Wednesday, April 20, 2011

Will Tax Increases on the Wealthy Send Gold Plunging?

If you’re an investor in gold, you are sitting pretty these days. Tuesday, the shiny metal hit $1,500 an ounce. Why is gold hitting records? Nobody really knows but there are many candidate theories. Among the most interesting is the emergence of gold exchange traded funds (ETFs) that add retail money to the leveraged gold bets of hedge funds.  Thanks to departing Fox conspiracy theorist Glenn Beck and his sponsor Goldline, under investigation by California, there has been quite a bit of popular support for the notion that money printing central banks are debasing the currency.

But a new Washington Post poll could throw cold water on those gold bugs. The poll suggests that the most popular way to close the federal budget deficit is to raise taxes on America’s top earners.  Are Republicans who are proposing a $4.5 trillion in new tax cuts for the top 2% willing to buck those polls? If not, President Obama could see his plan for tax increases enacted and the resulting path to a balanced budget would take a bite out of the gold bugs.

The poll, based on 1,001 telephone interviews conducted between April 14 and 17, finds widespread support for President Obama's call to raise tax rates on family income over $250,000. According to the poll, 72% support his proposed tax increases while 54% strongly back his approach. My interpretation of the results is that the further away from that $250,000 income level, the higher the support for the tax increase -- 91% of Democrats like the idea, 68% of independents do, and 54% of Republicans support it. The only less-than-majority "strong support" for the idea comes from those making more than $100,000.

If America returned the top tax rate to where it was under Bill Clinton, substantial economic progress might ensue. After all, Clinton presided over an economy that created 22.2 million jobs when the tax rate on those top earners was 39.6%, rather than the Bush-Obama era 35% that cost the U.S. Treasury $1.3 trillion and left 13.5 million out of work with incomes declining by 8.1% between 2000 and 2009. If you added $600 billion in corporate tax revenue that would follow from closing loopholes that enable companies like General Electric (GE) to avoid paying the 35% tax rate on companies' record $1.68 trillion in 2010 profits, we could make substantial progress towards balancing the budget.
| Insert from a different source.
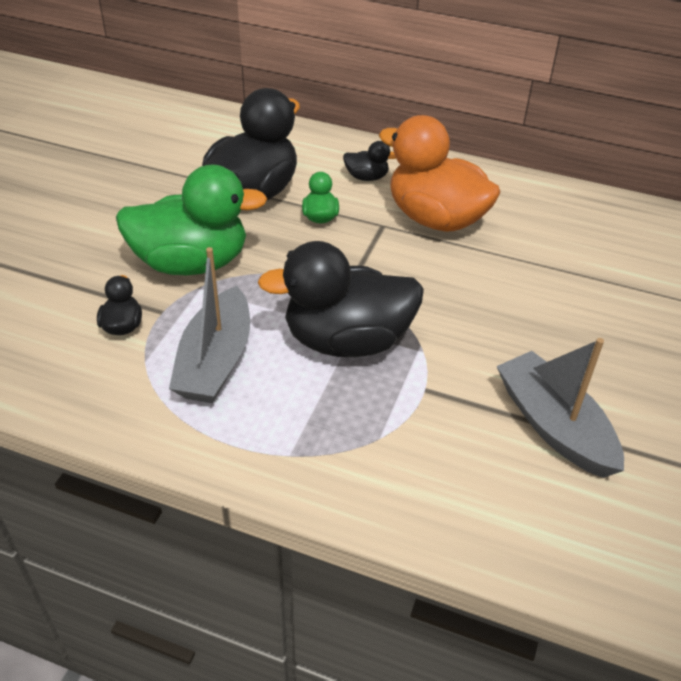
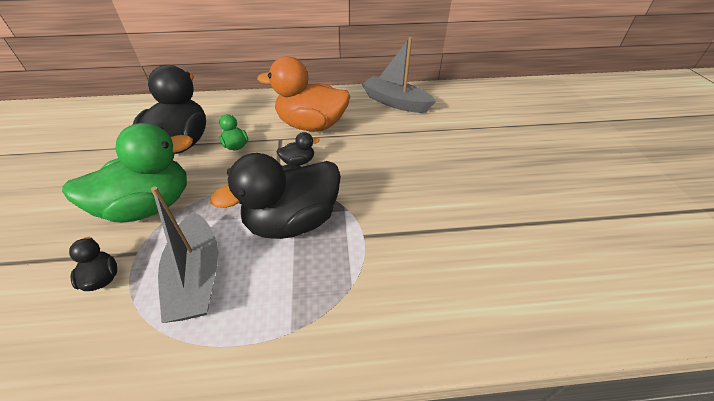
camera: 25 degrees left, 0 degrees up
(366, 177) = (256, 114): black duck -> black duck (298, 162)
(554, 426) = (456, 228): grey boat -> grey boat (395, 102)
These gains towards fiscal stability would go a long way to strengthening the market's confidence in the dollar and have a correspondingly disastrous effect on the price of gold. America faces a choice of doing what the majority of its citizens want -- to reduce the deficit through tax increases on less than 5% of its population -- corporations and the wealthiest 2% -- or, as Paul Ryan (R-Wisc.) proposes, to give those top 2% $4.5 trillion in new tax cuts while gutting Medicare and Medicaid.

The Ryan approach would further enrich that minority while pumping up gold. The more popular Obama approach would strengthen the dollar and slash gold prices.  If you think Ryan's approach will prevail, buy gold -- here's a list of gold ETFs that will prosper from that approach.

Otherwise, consider selling gold short.